If Liberty bows out of QVC, as many expect, then QVC Chief Executive Barry Diller will have severed all ties to TCI Chief Executive John Malone, originally one of his principal backers in the Paramount fight. Without Malone, Diller would have to pursue the increasingly expensive Paramount acquisition without TCI’s deep pockets.
But that, in fact, may be Diller’s preference. With BellSouth waiting in the wings to take Liberty’s place, Diller would be able to move forward with his Paramount bid and even up the ante.
Also, the former studio chief of both Fox and Paramount has seen his ties to Malone strained in recent weeks, especially in the wake of TCI’s recently announced mega-merger with Bell Atlantic Corp., the giant regional phone company.
Malone did not inform Diller of plans to merge TCI with Bell Atlantic until the deal was nearly completed, and Malone subsequently described QVC’s attempts to acquire Paramount as “peripheral.” Paramount already has a friendly merger agreement with Viacom Inc., which has launched a competing tender offer for the Hollywood studio.
The QVC decision to end merger discussions with Home Shopping was prompted in part by regulatory concerns that TCI was gaining a dominant presence in too many areas of the cable and telecommunications industries.
TCI is the country’s largest cable TV operator, with more than 10 million subscribers. Its Liberty Media holds stakes in two dozen cable TV networks and serves about 3 million cable subscribers.

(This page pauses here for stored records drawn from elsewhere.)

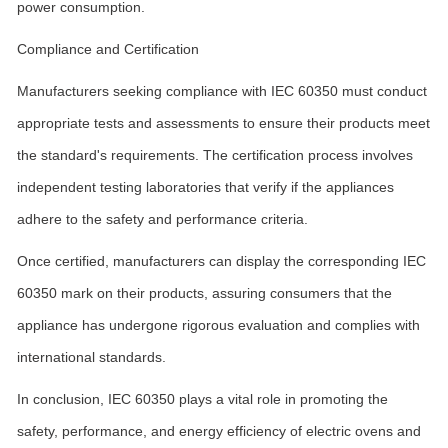
power consumption.
Compliance and Certification
Manufacturers seeking compliance with IEC 60350 must conduct
appropriate tests and assessments to ensure their products meet
the standard's requirements. The certification process involves
independent testing laboratories that verify if the appliances
adhere to the safety and performance criteria.
Once certified, manufacturers can display the corresponding IEC
60350 mark on their products, assuring consumers that the
appliance has undergone rigorous evaluation and complies with
international standards.
In conclusion, IEC 60350 plays a vital role in promoting the
safety, performance, and energy efficiency of electric ovens and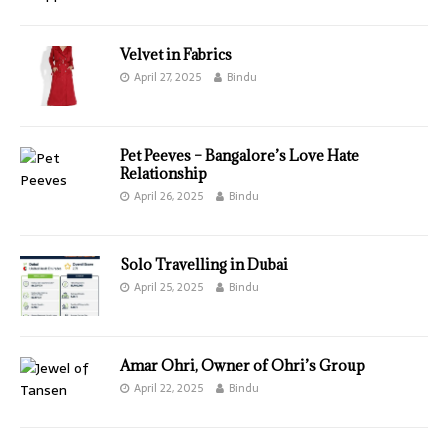
Velvet in Fabrics
April 27, 2025
Bindu
Pet Peeves – Bangalore’s Love Hate
Relationship
April 26, 2025
Bindu
Solo Travelling in Dubai
April 25, 2025
Bindu
Amar Ohri, Owner of Ohri’s Group
April 22, 2025
Bindu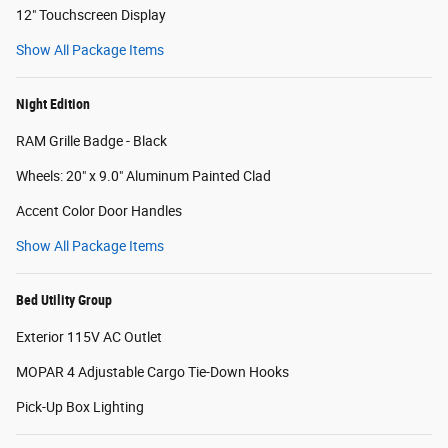
12" Touchscreen Display
Show All Package Items
Night Edition
RAM Grille Badge - Black
Wheels: 20" x 9.0" Aluminum Painted Clad
Accent Color Door Handles
Show All Package Items
Bed Utility Group
Exterior 115V AC Outlet
MOPAR 4 Adjustable Cargo Tie-Down Hooks
Pick-Up Box Lighting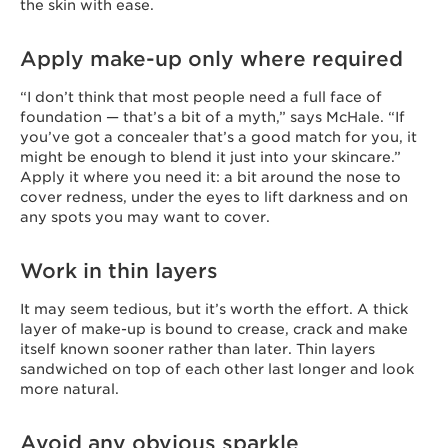
the skin with ease.
Apply make-up only where required
“I don’t think that most people need a full face of
foundation — that’s a bit of a myth,” says McHale. “If
you’ve got a concealer that’s a good match for you, it
might be enough to blend it just into your skincare.”
Apply it where you need it: a bit around the nose to
cover redness, under the eyes to lift darkness and on
any spots you may want to cover.
Work in thin layers
It may seem tedious, but it’s worth the effort. A thick
layer of make-up is bound to crease, crack and make
itself known sooner rather than later. Thin layers
sandwiched on top of each other last longer and look
more natural.
Avoid any obvious sparkle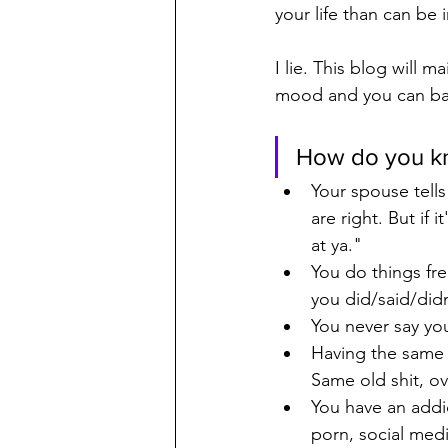
your life than can be
I lie. This blog will m
mood and you can back
How do you kn
Your spouse tells
are right. But if 
at ya."
You do things fre
you did/said/did
You never say you
Having the same f
Same old shit, ov
You have an addic
porn, social medi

Liberty, Comcast Corp., Cox Enterprises and Advance Publications have agreed to invest $500 million each toward QVC’s purchase of Paramount.
TCI is acutely sensitive to antitrust concerns now, not only because it is a defendant in a sweeping antitrust complaint filed by Viacom but also due to its own proposals to reacquire Liberty and then merge with Bell Atlantic. Both of those deals require government approval.
Home Shopping Network has come close to merging with QVC at least twice, and sources said Friday that merger talks could resume in the future. A merger of the two would create a company with revenue of more than $2 billion.
QVC agreed in July to a $1.2-billion stock merger with Home Shopping Network. But that agreement has taken a back seat in recent months to the bigger drama of QVC’s pursuit of Paramount and TCI’s merger with Bell Atlantic.
Separately, QVC learned Friday the the Federal Trade Commission wants more information about the antitrust implications of its bid for Paramount. Under the Hart-Scott-Rodino Act, the FTC has 10 days to review the material once it is supplied by QVC.
The timing is important because QVC’s and Viacom’s tender offers for Paramount expire later this month. Without regulatory clearance, QVC would be unable to complete the acquisition. Viacom has already cleared its antitrust review.